Days and Nights of a Young D.A.

By David Heilbroner

Pantheon. 286 pp. $19.95

A prosecutor occupies an uncomfortable place in the American mind. We respond to social crises with tough laws and maximum sentences. But Perry Mason, not Hamilton Burger, is our legal hero. Even Scott Turow, once a tough-minded assistant U.S. attorney, tells both his novels from the defense table.

David Heilbroner, author of "Rough Justice," never felt quite comfortable as a district attorney. Heilbroner worked in the Manhattan district attorney's office from 1985 to 1988. He began in the complaint room, interviewing witnesses and cops, then moved on to prosecuting misdemeanors in police court, spent time dealing with detention of the criminally insane and the extradition of out-of-state fugitives caught in New York, and finally graduated to every young prosecutor's dream, felony jury trials.
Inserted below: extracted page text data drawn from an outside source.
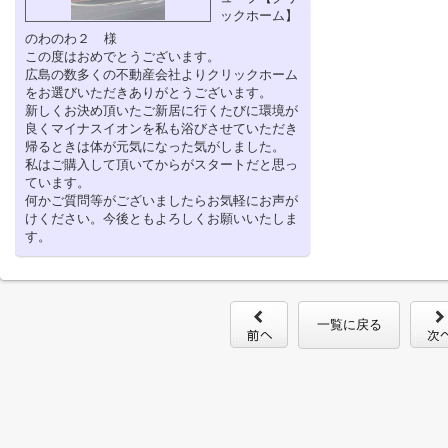
ックホーム】
のわのわ２ 様
この度はおめでとうございます。
広島の数多くの不動産会社よりクリックホーム
をお選びいただきありがとうございます。
新しくお決め頂いたご新居に行くたびに環境が
良くマイナスイオンを私も浴びさせていただき
帰るときは体が元気になった気がしました。
私はご購入して頂いてからがスタートだと思っ
ています。
何かご質問等がございましたらお気軽にお声が
けください。今後ともよろしくお願いいたしま
す。
一覧に戻る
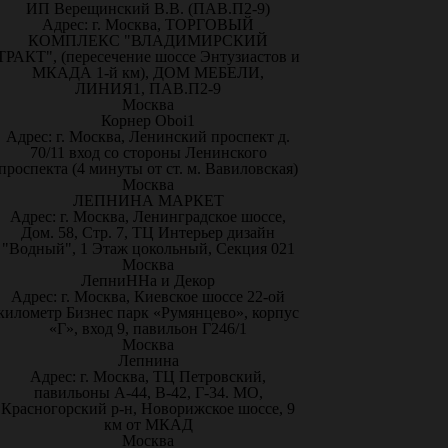
ИП Верещинский В.В. (ПАВ.П2-9)
Адрес: г. Москва, ТОРГОВЫЙ
КОМПЛЕКС "ВЛАДИМИРСКИЙ
ТРАКТ", (пересечение шоссе Энтузиастов и
МКАДА 1-й км), ДОМ МЕБЕЛИ,
ЛИНИЯ1, ПАВ.П2-9
Москва
Корнер Oboi1
Адрес: г. Москва, Ленинский проспект д.
70/11 вход со стороны Ленинского
проспекта (4 минуты от ст. м. Вавиловская)
Москва
ЛЕПНИНА МАРКЕТ
Адрес: г. Москва, Ленинградское шоссе,
Дом. 58, Стр. 7, ТЦ Интерьер дизайн
"Водный", 1 Этаж цокольный, Секция 021
Москва
ЛепниННа и Декор
Адрес: г. Москва, Киевское шоссе 22-ой
километр Бизнес парк «Румянцево», корпус
«Г», вход 9, павильон Г246/1
Москва
Лепнина
Адрес: г. Москва, ТЦ Петровский,
павильоны А-44, В-42, Г-34. МО,
Красногорский р-н, Новорижское шоссе, 9
км от МКАД
Москва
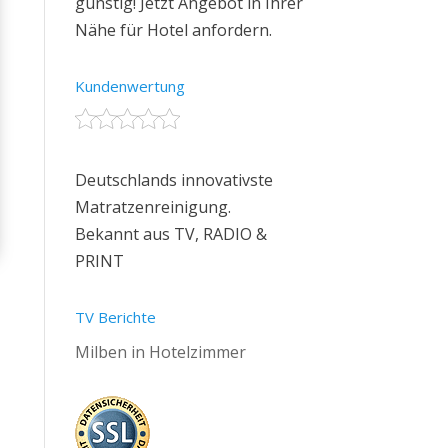
günstig! Jetzt Angebot in Ihrer
Nähe für Hotel anfordern.
Kundenwertung
Deutschlands innovativste
Matratzenreinigung.
Bekannt aus TV, RADIO &
PRINT
TV Berichte
Milben in Hotelzimmer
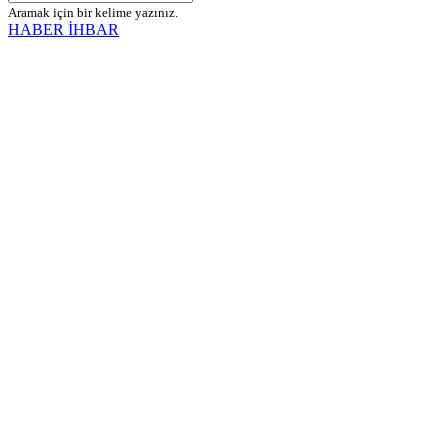
Aramak için bir kelime yazınız.
HABER İHBAR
At the outset, he imagined himself as an agent of justice, using the prosecutor's fabled discretion to protect crime victims and show mercy to deserving defendants. Instead, he found himself a cog in a largely senseless machine: rigid district attorneys, deceitful cops, guilty "victims," disappearing witnesses, half-mad, tyrannical judges. At the end of his three-year commitment he left in disillusionment.

The material, at first glance at least, seems hard to beat. Any police court offers material for a dozen novels a day, and Manhattan's courts are more fascinating than most, populated as they are with "Perps, mopes, skels, token-suckers, and trolls dealing in crack, coke, dust, smoke, black tar, hash, sense, smack, meth, acid, spikes, hypos, cricket lighters, glass pipes, shooting galleries, and crack houses. Kung-Fu stars, chuka sticks, numchucks, brass knuckles, handcuffs, sawed-off shotguns, Saturday-night specials, .38s, .45s, .357s, Uzis, bayonets, switchblades, butterfly knives, swords, and dirk knives. ... An endless variety of strange and desperate criminal activity, the clamor and din of the streets."
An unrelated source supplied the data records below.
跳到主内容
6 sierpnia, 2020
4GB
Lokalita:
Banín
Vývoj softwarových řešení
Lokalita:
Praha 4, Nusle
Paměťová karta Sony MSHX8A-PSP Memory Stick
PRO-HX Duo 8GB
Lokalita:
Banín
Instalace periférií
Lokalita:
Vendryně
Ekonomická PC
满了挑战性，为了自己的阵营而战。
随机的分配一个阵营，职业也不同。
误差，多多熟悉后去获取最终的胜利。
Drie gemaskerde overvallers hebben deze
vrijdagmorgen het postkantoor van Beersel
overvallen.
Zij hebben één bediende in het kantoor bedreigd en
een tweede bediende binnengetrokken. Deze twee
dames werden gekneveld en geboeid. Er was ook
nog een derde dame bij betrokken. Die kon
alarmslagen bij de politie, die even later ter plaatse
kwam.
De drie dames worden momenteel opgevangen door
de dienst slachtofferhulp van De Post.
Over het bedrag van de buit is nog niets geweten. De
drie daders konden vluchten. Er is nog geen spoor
Alas, the book Heilbroner has wrought from this experience is -- though goodhearted -- numbingly earnest, confusing and ultimately dull. Perhaps because he has fictionalized much of his experience, most of the characters and events in "Rough Justice" are lifeless, a problem made worse because he has a tin ear for description. Far too many characters are introduced with newspaper-style cliches such as "a pretty, red-headed rookie from Ohio" or "brown-haired, clean-shaven, and slightly overweight."

As storytelling, "Rough Justice" has its moments. My favorite is Heilbroner's account of a detention hearing at which, using lawyer-language to question a crime victim, he managed only to reduce the witness to tears of confusion. The judge takes over, asking gently, "Tell me exactly what happened to you," and the story comes pouring out. Heilbroner later learns that the "victim's" story is almost completely false; instead of an innocent taxi passenger set upon by a maniacal driver, he was actually part of a drug deal gone violently sour.
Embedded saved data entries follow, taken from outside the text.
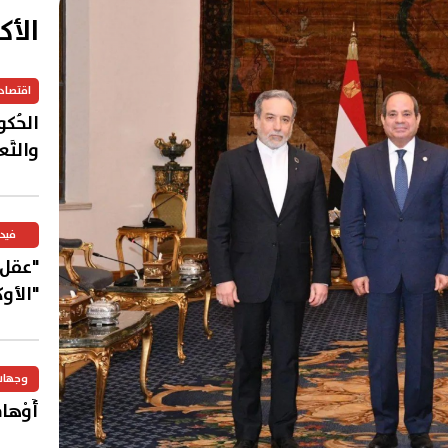
الأك
اقتصاد
الحُكوما
والتَّع
فيد
"عقل"
"الأو
وجهات
أَوْهامُ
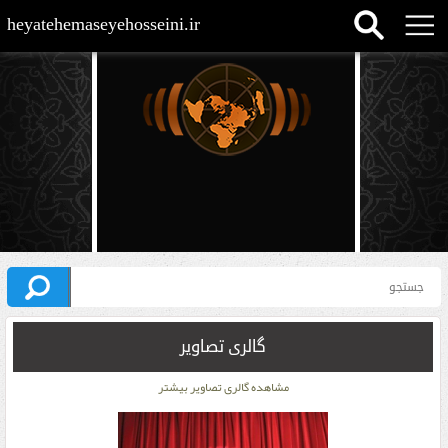
heyatehemaseyehosseini.ir
گالری تصاویر
مشاهده گالری تصاویر بیشتر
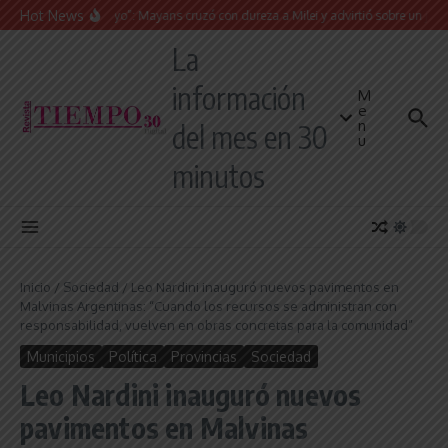
Saltar al contenido
Hot News
“Presidente cipayo”: Mayans cruzó con dureza a Milei y advirtió sobre un juicio polí
La
información
M
e
n
del mes en 30
u
minutos
Inicio
/
Sociedad
/
Leo Nardini inauguró nuevos pavimentos en
Malvinas Argentinas: “Cuando los recursos se administran con
responsabilidad, vuelven en obras concretas para la comunidad”
Municipios
Política
Provincias
Sociedad
Leo Nardini inauguró nuevos
pavimentos en Malvinas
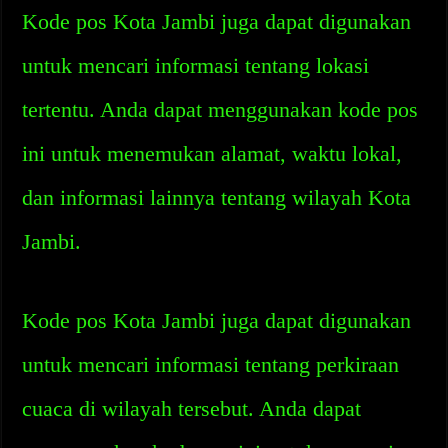
Kode pos Kota Jambi juga dapat digunakan
untuk mencari informasi tentang lokasi
tertentu. Anda dapat menggunakan kode pos
ini untuk menemukan alamat, waktu lokal,
dan informasi lainnya tentang wilayah Kota
Jambi.
Kode pos Kota Jambi juga dapat digunakan
untuk mencari informasi tentang perkiraan
cuaca di wilayah tersebut. Anda dapat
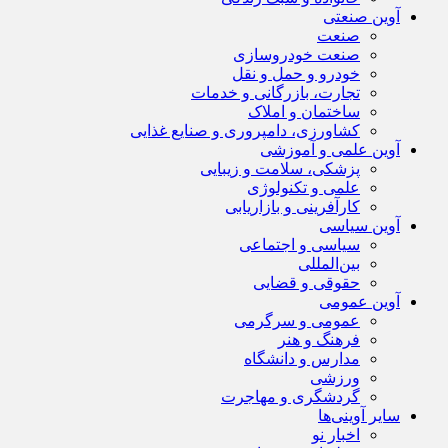
آوین صنعتی
صنعت
صنعت خودروسازی
خودرو و حمل و نقل
تجارت، بازرگانی و خدمات
ساختمان و املاک
کشاورزی، دامپروری و صنایع غذایی
آوین علمی و آموزشی
پزشکی، سلامت و زیبایی
علمی و تکنولوژی
کارآفرینی و بازاریابی
آوین سیاسی
سیاسی و اجتماعی
بین‌المللی
حقوقی و قضایی
آوین عمومی
عمومی و سرگرمی
فرهنگ و هنر
مدارس و دانشگاه
ورزشی
گردشگری و مهاجرت
سایر آوینی‌ها
اخبار نو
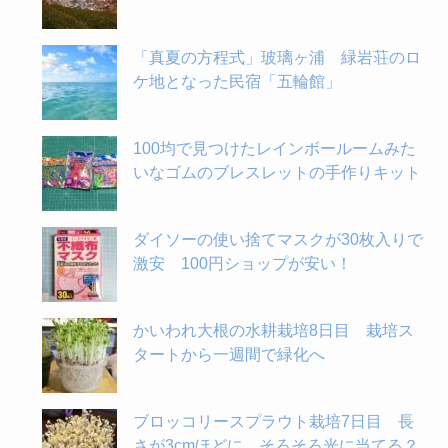
「真夏の方程式」玻璃ヶ浦 緑岩荘のロ
ケ地となった民宿「五輪館」
100均で見つけたレインボールームみた
いなゴムのブレスレットの手作りキット
ダイソーの使い捨てマスクが30枚入りで
激安 100円ショップが安い！
かいわれ大根の水耕栽培8日目 栽培ス
タートから一週間で緑化へ
ブロッコリースプラウト栽培7日目 長
さが3cmほどに そろそろ光に当てる？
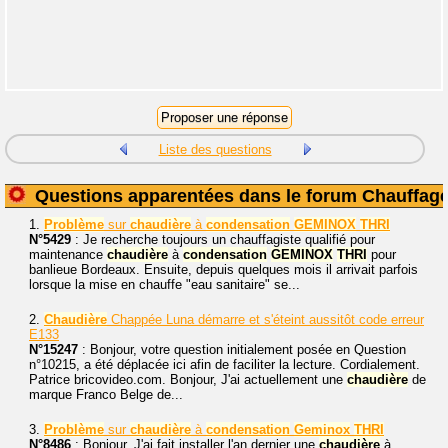
Liste des questions
Questions apparentées dans le forum Chauffag
1.
Problème
sur
chaudière
à
condensation
GEMINOX
THRI
N°5429
: Je recherche toujours un chauffagiste qualifié pour
maintenance
chaudière
à
condensation
GEMINOX
THRI
pour
banlieue Bordeaux. Ensuite, depuis quelques mois il arrivait parfois
lorsque la mise en chauffe "eau sanitaire" se...
2.
Chaudière
Chappée Luna démarre et s'éteint aussitôt code erreur
E133
N°15247
: Bonjour, votre question initialement posée en Question
n°10215, a été déplacée ici afin de faciliter la lecture. Cordialement.
Patrice bricovideo.com. Bonjour, J'ai actuellement une
chaudière
de
marque Franco Belge de...
3.
Problème
sur
chaudière
à
condensation
Geminox
THRI
N°8486
: Bonjour, J'ai fait installer l'an dernier une
chaudière
à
It's that last bit -- finding out what the story was really about -- that's all too often missing from "Rough Justice." A good inside book about prosecution may require 30 years' experience rather than three. High-ranking prosecutors get to make decisions that stick and follow cases to their ends; as a junior district attorney, Heilbroner does his tiny bit of a case, then sends it out of sight forever. It made for frustrating work; it makes frustrating reading as well.

One of Heilbroner's subtexts is how little discretion a junior prosecutor actually has. Heilbroner recounts the prosecution of a private security guard arrested with a pistol and a knife. The "perp" was 26, had no criminal record and had not attacked or threatened anyone; he just happened to be walking down a street when a policeman spotted a suspicious bulge in his coat pocket. After long study, he was on the verge of becoming a licensed electrician. Following office policy, Heilbroner refused to cut a deal that would spare him a felony conviction; his career as an electrician was over because electrical companies are forbidden to hire felons.

Just before trial, the defendant committed suicide. "Policy -- what did it matter to {the defendant} compared to a new life?" Heilbroner writes. "I had to pause to consider the powerful effect my decisions had on others' lives. It was vaguely sickening to know that day after day my energies were directed at meting out punishment, pursuing lawbreakers like a harpy." Soon after, Heilbroner resigned.

It's a pity there's no room in prosecution for people like him; he is plainly a humane, careful and conscientious lawyer. But until our society decides that tough talk and more jails aren't the real answers to crime, prosecutors will of necessity be more like Hamilton Burger than David Heilbroner. "Rough Justice," though often slow going, is powerful evidence why.

The reviewer, author of two novels and a former reporter for The Washington Post, is a third-year law student at Duke Law School.